Revise the items starting at the line that contains "common name: Ponderous ark" and ending at the line that contains "genus: Lasallia" so that "scientific name" becomes "species" throughout, and give back only those lines with nothing else altered.
··········
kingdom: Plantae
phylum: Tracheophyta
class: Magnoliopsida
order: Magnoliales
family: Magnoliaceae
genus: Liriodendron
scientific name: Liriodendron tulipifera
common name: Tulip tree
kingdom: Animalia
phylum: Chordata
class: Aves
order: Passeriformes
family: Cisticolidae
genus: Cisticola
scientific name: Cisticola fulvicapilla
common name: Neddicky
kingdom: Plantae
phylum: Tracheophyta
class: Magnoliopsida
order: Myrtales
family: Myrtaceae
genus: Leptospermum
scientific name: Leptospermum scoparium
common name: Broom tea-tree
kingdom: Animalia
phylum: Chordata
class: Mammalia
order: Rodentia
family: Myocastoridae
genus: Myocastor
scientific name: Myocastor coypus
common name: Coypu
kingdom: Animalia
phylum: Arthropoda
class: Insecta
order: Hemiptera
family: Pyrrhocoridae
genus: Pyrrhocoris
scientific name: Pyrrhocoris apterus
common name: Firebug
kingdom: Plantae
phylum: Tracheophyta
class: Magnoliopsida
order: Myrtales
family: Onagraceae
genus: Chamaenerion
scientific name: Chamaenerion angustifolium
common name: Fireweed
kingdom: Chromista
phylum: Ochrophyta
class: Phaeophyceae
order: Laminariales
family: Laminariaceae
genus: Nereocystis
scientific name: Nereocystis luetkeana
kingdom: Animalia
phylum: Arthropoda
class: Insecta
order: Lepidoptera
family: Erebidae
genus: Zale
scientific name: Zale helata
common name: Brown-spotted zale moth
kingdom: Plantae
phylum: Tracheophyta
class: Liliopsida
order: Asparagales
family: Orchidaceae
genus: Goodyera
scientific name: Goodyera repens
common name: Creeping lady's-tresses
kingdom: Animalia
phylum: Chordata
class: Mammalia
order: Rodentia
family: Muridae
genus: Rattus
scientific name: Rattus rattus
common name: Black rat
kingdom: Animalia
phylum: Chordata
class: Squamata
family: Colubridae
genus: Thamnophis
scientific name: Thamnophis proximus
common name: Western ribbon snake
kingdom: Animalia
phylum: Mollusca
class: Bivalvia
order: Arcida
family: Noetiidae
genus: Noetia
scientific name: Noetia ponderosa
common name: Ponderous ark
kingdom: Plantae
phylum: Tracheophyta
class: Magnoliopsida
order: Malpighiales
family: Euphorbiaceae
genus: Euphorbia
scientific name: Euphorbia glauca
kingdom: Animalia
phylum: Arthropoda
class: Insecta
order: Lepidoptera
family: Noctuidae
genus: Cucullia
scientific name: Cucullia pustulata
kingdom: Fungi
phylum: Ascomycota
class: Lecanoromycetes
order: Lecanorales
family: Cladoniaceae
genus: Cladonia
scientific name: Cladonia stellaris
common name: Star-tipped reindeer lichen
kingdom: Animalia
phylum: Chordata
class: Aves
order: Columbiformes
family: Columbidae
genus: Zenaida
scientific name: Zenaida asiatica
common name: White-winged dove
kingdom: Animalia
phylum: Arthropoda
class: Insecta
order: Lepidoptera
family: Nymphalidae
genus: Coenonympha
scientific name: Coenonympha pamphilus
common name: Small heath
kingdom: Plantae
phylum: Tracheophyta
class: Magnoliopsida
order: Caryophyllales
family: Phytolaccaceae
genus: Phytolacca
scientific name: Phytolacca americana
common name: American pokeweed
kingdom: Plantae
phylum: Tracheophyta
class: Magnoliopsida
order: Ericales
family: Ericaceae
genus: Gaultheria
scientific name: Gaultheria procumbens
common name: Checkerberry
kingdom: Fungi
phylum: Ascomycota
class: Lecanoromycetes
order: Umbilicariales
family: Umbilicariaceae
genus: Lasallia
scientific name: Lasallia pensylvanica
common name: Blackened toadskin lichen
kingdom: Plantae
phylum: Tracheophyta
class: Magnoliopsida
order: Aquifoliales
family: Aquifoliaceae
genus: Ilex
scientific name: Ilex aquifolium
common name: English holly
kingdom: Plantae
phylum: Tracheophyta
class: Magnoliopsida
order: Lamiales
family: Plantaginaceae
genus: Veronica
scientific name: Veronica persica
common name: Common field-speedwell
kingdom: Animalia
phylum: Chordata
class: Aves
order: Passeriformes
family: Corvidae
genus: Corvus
··········
Answer for this exercise
common name: Ponderous ark
kingdom: Plantae
phylum: Tracheophyta
class: Magnoliopsida
order: Malpighiales
family: Euphorbiaceae
genus: Euphorbia
species: Euphorbia glauca
kingdom: Animalia
phylum: Arthropoda
class: Insecta
order: Lepidoptera
family: Noctuidae
genus: Cucullia
species: Cucullia pustulata
kingdom: Fungi
phylum: Ascomycota
class: Lecanoromycetes
order: Lecanorales
family: Cladoniaceae
genus: Cladonia
species: Cladonia stellaris
common name: Star-tipped reindeer lichen
kingdom: Animalia
phylum: Chordata
class: Aves
order: Columbiformes
family: Columbidae
genus: Zenaida
species: Zenaida asiatica
common name: White-winged dove
kingdom: Animalia
phylum: Arthropoda
class: Insecta
order: Lepidoptera
family: Nymphalidae
genus: Coenonympha
species: Coenonympha pamphilus
common name: Small heath
kingdom: Plantae
phylum: Tracheophyta
class: Magnoliopsida
order: Caryophyllales
family: Phytolaccaceae
genus: Phytolacca
species: Phytolacca americana
common name: American pokeweed
kingdom: Plantae
phylum: Tracheophyta
class: Magnoliopsida
order: Ericales
family: Ericaceae
genus: Gaultheria
species: Gaultheria procumbens
common name: Checkerberry
kingdom: Fungi
phylum: Ascomycota
class: Lecanoromycetes
order: Umbilicariales
family: Umbilicariaceae
genus: Lasallia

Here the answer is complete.